■ **TASK INSTRUCTIONS**
Nothing but an exact copy of the data should be given.

■ **DATA TO EXAMINE**
+ + + +

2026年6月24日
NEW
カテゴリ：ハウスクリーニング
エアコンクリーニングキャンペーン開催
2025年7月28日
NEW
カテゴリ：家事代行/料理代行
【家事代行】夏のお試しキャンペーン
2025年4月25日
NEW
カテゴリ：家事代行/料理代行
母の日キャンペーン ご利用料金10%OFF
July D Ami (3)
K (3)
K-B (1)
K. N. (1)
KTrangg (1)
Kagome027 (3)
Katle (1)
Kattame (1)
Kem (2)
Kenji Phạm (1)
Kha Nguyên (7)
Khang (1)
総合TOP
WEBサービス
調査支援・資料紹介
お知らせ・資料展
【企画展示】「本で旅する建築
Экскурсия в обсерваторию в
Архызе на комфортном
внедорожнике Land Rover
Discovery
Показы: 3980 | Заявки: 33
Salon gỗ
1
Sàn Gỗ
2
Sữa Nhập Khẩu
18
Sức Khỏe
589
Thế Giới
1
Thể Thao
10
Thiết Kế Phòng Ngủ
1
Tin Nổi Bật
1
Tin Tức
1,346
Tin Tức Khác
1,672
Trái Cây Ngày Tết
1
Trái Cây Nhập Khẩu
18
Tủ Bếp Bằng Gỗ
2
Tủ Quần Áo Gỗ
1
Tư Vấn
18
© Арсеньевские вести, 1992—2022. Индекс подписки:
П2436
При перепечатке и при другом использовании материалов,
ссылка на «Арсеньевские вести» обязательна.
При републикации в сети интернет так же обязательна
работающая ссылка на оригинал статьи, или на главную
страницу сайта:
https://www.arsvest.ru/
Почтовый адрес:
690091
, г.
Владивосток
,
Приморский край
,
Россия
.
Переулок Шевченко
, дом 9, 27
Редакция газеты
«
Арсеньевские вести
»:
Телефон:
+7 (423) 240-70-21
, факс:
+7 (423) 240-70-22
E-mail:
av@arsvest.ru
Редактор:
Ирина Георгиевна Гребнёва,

+ + + +

■ **ANSWER BOX**
2026年6月24日
NEW
カテゴリ：ハウスクリーニング
エアコンクリーニングキャンペーン開催
2025年7月28日
NEW
カテゴリ：家事代行/料理代行
【家事代行】夏のお試しキャンペーン
2025年4月25日
NEW
カテゴリ：家事代行/料理代行
母の日キャンペーン ご利用料金10%OFF
July D Ami (3)
K (3)
K-B (1)
K. N. (1)
KTrangg (1)
Kagome027 (3)
Katle (1)
Kattame (1)
Kem (2)
Kenji Phạm (1)
Kha Nguyên (7)
Khang (1)
総合TOP
WEBサービス
調査支援・資料紹介
お知らせ・資料展
【企画展示】「本で旅する建築
Экскурсия в обсерваторию в
Архызе на комфортном
внедорожнике Land Rover
Discovery
Показы: 3980 | Заявки: 33
Salon gỗ
1
Sàn Gỗ
2
Sữa Nhập Khẩu
18
Sức Khỏe
589
Thế Giới
1
Thể Thao
10
Thiết Kế Phòng Ngủ
1
Tin Nổi Bật
1
Tin Tức
1,346
Tin Tức Khác
1,672
Trái Cây Ngày Tết
1
Trái Cây Nhập Khẩu
18
Tủ Bếp Bằng Gỗ
2
Tủ Quần Áo Gỗ
1
Tư Vấn
18
© Арсеньевские вести, 1992—2022. Индекс подписки:
П2436
При перепечатке и при другом использовании материалов,
ссылка на «Арсеньевские вести» обязательна.
При републикации в сети интернет так же обязательна
работающая ссылка на оригинал статьи, или на главную
страницу сайта:
https://www.arsvest.ru/
Почтовый адрес:
690091
, г.
Владивосток
,
Приморский край
,
Россия
.
Переулок Шевченко
, дом 9, 27
Редакция газеты
«
Арсеньевские вести
»:
Телефон:
+7 (423) 240-70-21
, факс:
+7 (423) 240-70-22
E-mail:
av@arsvest.ru
Редактор:
Ирина Георгиевна Гребнёва,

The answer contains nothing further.